_Action item_
Exactly as written, output each record given below.

_Dataset excerpts_
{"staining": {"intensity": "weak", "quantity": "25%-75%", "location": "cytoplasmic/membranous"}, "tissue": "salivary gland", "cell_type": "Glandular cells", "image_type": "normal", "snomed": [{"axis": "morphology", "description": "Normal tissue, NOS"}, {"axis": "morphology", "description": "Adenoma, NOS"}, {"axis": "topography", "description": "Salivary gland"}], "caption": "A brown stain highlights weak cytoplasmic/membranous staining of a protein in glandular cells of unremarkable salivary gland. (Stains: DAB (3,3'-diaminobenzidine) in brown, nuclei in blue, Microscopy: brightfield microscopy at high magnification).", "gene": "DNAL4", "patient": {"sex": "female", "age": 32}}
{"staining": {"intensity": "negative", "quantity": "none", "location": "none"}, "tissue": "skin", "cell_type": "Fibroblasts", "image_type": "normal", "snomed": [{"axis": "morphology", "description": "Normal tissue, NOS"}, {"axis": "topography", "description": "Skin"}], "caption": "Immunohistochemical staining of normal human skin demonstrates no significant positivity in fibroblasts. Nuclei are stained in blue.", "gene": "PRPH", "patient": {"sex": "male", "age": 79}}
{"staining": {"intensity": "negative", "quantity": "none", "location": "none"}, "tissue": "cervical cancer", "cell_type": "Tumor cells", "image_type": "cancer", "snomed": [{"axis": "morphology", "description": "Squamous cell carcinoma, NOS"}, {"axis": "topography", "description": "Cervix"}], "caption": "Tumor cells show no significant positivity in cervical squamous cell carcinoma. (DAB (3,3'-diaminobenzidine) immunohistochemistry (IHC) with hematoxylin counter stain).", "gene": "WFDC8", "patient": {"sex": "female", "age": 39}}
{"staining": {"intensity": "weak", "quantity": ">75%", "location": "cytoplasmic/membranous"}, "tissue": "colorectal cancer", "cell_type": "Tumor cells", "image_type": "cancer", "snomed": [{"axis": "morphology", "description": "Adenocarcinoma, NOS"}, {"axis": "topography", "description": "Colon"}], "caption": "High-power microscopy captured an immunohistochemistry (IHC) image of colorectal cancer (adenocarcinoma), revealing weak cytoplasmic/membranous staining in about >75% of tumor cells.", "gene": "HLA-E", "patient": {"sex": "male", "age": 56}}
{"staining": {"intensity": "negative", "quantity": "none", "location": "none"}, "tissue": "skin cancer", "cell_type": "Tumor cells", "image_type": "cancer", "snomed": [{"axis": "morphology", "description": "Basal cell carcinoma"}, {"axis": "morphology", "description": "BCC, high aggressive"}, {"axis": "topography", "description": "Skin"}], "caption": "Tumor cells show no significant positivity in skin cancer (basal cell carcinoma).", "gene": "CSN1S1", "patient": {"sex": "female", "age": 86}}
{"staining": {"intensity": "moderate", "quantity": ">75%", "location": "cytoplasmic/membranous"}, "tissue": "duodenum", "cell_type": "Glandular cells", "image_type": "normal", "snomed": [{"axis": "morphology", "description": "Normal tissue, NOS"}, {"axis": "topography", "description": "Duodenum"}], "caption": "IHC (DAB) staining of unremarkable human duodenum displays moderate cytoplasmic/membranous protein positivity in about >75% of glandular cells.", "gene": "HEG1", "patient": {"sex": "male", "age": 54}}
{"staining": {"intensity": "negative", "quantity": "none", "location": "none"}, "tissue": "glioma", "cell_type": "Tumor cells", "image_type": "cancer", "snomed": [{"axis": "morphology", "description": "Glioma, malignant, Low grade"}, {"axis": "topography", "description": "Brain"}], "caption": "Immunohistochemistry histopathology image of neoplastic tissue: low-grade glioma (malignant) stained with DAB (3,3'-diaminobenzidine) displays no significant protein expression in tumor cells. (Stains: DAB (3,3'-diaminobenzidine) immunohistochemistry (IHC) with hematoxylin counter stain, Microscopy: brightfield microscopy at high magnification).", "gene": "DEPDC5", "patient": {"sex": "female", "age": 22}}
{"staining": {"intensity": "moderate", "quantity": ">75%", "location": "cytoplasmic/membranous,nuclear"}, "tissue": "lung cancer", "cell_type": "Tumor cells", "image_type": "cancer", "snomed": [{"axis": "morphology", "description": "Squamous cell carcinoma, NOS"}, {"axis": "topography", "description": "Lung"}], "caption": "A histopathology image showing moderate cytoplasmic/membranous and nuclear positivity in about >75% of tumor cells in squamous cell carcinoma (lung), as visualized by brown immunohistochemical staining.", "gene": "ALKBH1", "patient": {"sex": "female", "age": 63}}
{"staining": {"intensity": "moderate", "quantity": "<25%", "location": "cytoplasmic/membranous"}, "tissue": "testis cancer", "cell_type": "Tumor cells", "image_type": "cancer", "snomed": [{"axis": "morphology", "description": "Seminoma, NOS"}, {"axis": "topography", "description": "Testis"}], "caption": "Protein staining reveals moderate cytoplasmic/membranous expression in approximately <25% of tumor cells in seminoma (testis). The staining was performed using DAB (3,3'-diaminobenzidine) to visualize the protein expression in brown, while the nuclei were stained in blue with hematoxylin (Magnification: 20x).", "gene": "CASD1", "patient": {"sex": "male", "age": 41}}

_Solved problem_
{"staining": {"intensity": "weak", "quantity": "25%-75%", "location": "cytoplasmic/membranous"}, "tissue": "salivary gland", "cell_type": "Glandular cells", "image_type": "normal", "snomed": [{"axis": "morphology", "description": "Normal tissue, NOS"}, {"axis": "morphology", "description": "Adenoma, NOS"}, {"axis": "topography", "description": "Salivary gland"}], "caption": "A brown stain highlights weak cytoplasmic/membranous staining of a protein in glandular cells of unremarkable salivary gland. (Stains: DAB (3,3'-diaminobenzidine) in brown, nuclei in blue, Microscopy: brightfield microscopy at high magnification).", "gene": "DNAL4", "patient": {"sex": "female", "age": 32}}
{"staining": {"intensity": "negative", "quantity": "none", "location": "none"}, "tissue": "skin", "cell_type": "Fibroblasts", "image_type": "normal", "snomed": [{"axis": "morphology", "description": "Normal tissue, NOS"}, {"axis": "topography", "description": "Skin"}], "caption": "Immunohistochemical staining of normal human skin demonstrates no significant positivity in fibroblasts. Nuclei are stained in blue.", "gene": "PRPH", "patient": {"sex": "male", "age": 79}}
{"staining": {"intensity": "negative", "quantity": "none", "location": "none"}, "tissue": "cervical cancer", "cell_type": "Tumor cells", "image_type": "cancer", "snomed": [{"axis": "morphology", "description": "Squamous cell carcinoma, NOS"}, {"axis": "topography", "description": "Cervix"}], "caption": "Tumor cells show no significant positivity in cervical squamous cell carcinoma. (DAB (3,3'-diaminobenzidine) immunohistochemistry (IHC) with hematoxylin counter stain).", "gene": "WFDC8", "patient": {"sex": "female", "age": 39}}
{"staining": {"intensity": "weak", "quantity": ">75%", "location": "cytoplasmic/membranous"}, "tissue": "colorectal cancer", "cell_type": "Tumor cells", "image_type": "cancer", "snomed": [{"axis": "morphology", "description": "Adenocarcinoma, NOS"}, {"axis": "topography", "description": "Colon"}], "caption": "High-power microscopy captured an immunohistochemistry (IHC) image of colorectal cancer (adenocarcinoma), revealing weak cytoplasmic/membranous staining in about >75% of tumor cells.", "gene": "HLA-E", "patient": {"sex": "male", "age": 56}}
{"staining": {"intensity": "negative", "quantity": "none", "location": "none"}, "tissue": "skin cancer", "cell_type": "Tumor cells", "image_type": "cancer", "snomed": [{"axis": "morphology", "description": "Basal cell carcinoma"}, {"axis": "morphology", "description": "BCC, high aggressive"}, {"axis": "topography", "description": "Skin"}], "caption": "Tumor cells show no significant positivity in skin cancer (basal cell carcinoma).", "gene": "CSN1S1", "patient": {"sex": "female", "age": 86}}
{"staining": {"intensity": "moderate", "quantity": ">75%", "location": "cytoplasmic/membranous"}, "tissue": "duodenum", "cell_type": "Glandular cells", "image_type": "normal", "snomed": [{"axis": "morphology", "description": "Normal tissue, NOS"}, {"axis": "topography", "description": "Duodenum"}], "caption": "IHC (DAB) staining of unremarkable human duodenum displays moderate cytoplasmic/membranous protein positivity in about >75% of glandular cells.", "gene": "HEG1", "patient": {"sex": "male", "age": 54}}
{"staining": {"intensity": "negative", "quantity": "none", "location": "none"}, "tissue": "glioma", "cell_type": "Tumor cells", "image_type": "cancer", "snomed": [{"axis": "morphology", "description": "Glioma, malignant, Low grade"}, {"axis": "topography", "description": "Brain"}], "caption": "Immunohistochemistry histopathology image of neoplastic tissue: low-grade glioma (malignant) stained with DAB (3,3'-diaminobenzidine) displays no significant protein expression in tumor cells. (Stains: DAB (3,3'-diaminobenzidine) immunohistochemistry (IHC) with hematoxylin counter stain, Microscopy: brightfield microscopy at high magnification).", "gene": "DEPDC5", "patient": {"sex": "female", "age": 22}}
{"staining": {"intensity": "moderate", "quantity": ">75%", "location": "cytoplasmic/membranous,nuclear"}, "tissue": "lung cancer", "cell_type": "Tumor cells", "image_type": "cancer", "snomed": [{"axis": "morphology", "description": "Squamous cell carcinoma, NOS"}, {"axis": "topography", "description": "Lung"}], "caption": "A histopathology image showing moderate cytoplasmic/membranous and nuclear positivity in about >75% of tumor cells in squamous cell carcinoma (lung), as visualized by brown immunohistochemical staining.", "gene": "ALKBH1", "patient": {"sex": "female", "age": 63}}
{"staining": {"intensity": "moderate", "quantity": "<25%", "location": "cytoplasmic/membranous"}, "tissue": "testis cancer", "cell_type": "Tumor cells", "image_type": "cancer", "snomed": [{"axis": "morphology", "description": "Seminoma, NOS"}, {"axis": "topography", "description": "Testis"}], "caption": "Protein staining reveals moderate cytoplasmic/membranous expression in approximately <25% of tumor cells in seminoma (testis). The staining was performed using DAB (3,3'-diaminobenzidine) to visualize the protein expression in brown, while the nuclei were stained in blue with hematoxylin (Magnification: 20x).", "gene": "CASD1", "patient": {"sex": "male", "age": 41}}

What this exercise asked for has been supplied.